## Instructions to follow
Check every line of the entries below for "roll", and copy the lines that have it.
[[ Extracted information open ]]
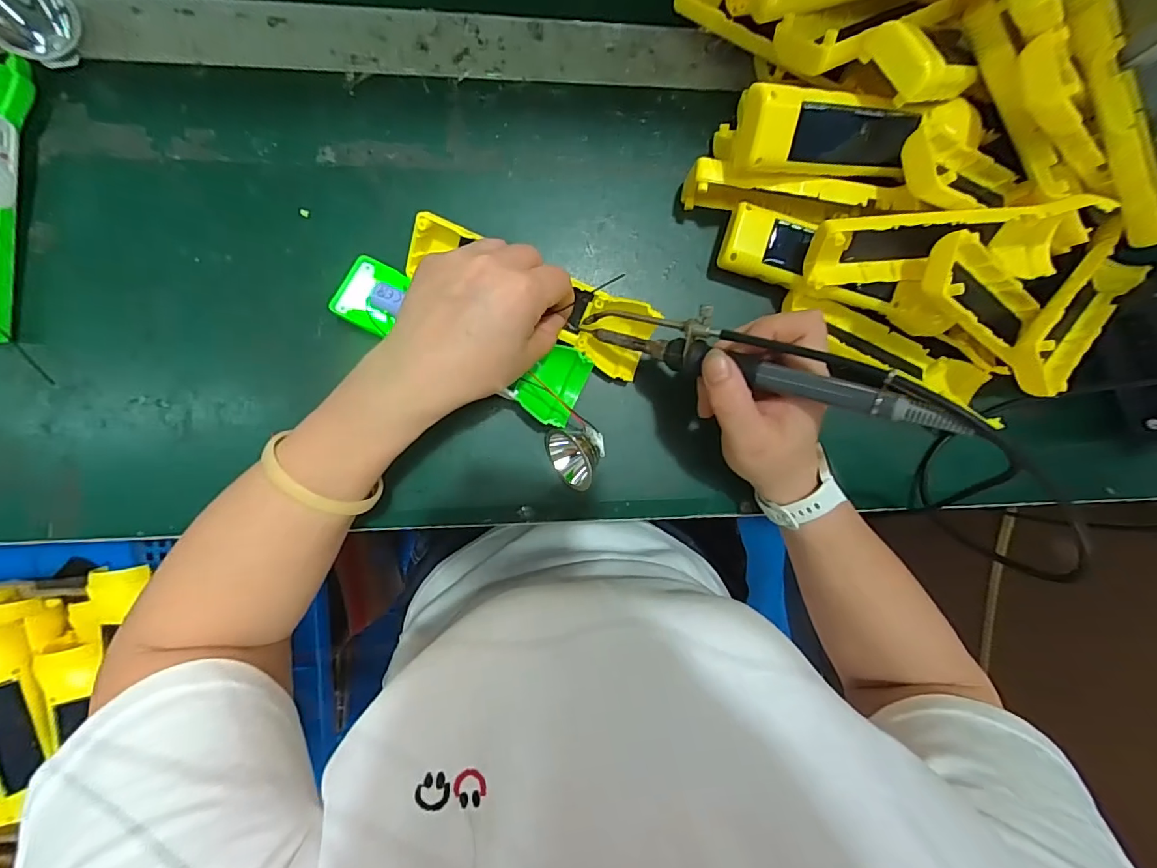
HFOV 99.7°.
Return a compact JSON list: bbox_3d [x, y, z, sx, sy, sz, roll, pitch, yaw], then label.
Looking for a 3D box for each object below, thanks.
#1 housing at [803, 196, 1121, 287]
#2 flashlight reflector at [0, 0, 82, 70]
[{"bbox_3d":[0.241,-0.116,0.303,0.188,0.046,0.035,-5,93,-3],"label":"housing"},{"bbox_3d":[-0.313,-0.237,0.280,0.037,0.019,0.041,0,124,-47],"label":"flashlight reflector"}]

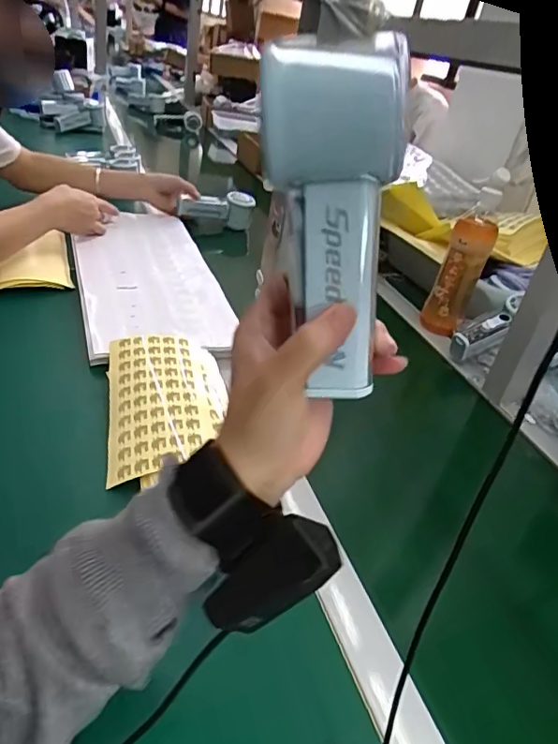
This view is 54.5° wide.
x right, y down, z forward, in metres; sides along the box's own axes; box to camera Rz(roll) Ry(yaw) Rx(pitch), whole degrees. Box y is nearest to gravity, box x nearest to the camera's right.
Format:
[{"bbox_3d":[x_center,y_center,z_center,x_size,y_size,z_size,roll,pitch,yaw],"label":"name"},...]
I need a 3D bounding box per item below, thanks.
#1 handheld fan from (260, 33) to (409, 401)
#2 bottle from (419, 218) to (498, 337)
[[ Extracted information closed ]]
## Answer to this exercise
Return a compact JSON list: bbox_3d [x, y, z, sx, sy, sz, roll, pitch, yaw], then label.
x right, y down, z forward, in metres; sides along the box's own axes; box to camera Rz(roll) Ry(yaw) Rx(pitch), whole degrees. Box y is nearest to gravity, box x nearest to the camera's right.
[{"bbox_3d":[x_center,y_center,z_center,x_size,y_size,z_size,roll,pitch,yaw],"label":"name"},...]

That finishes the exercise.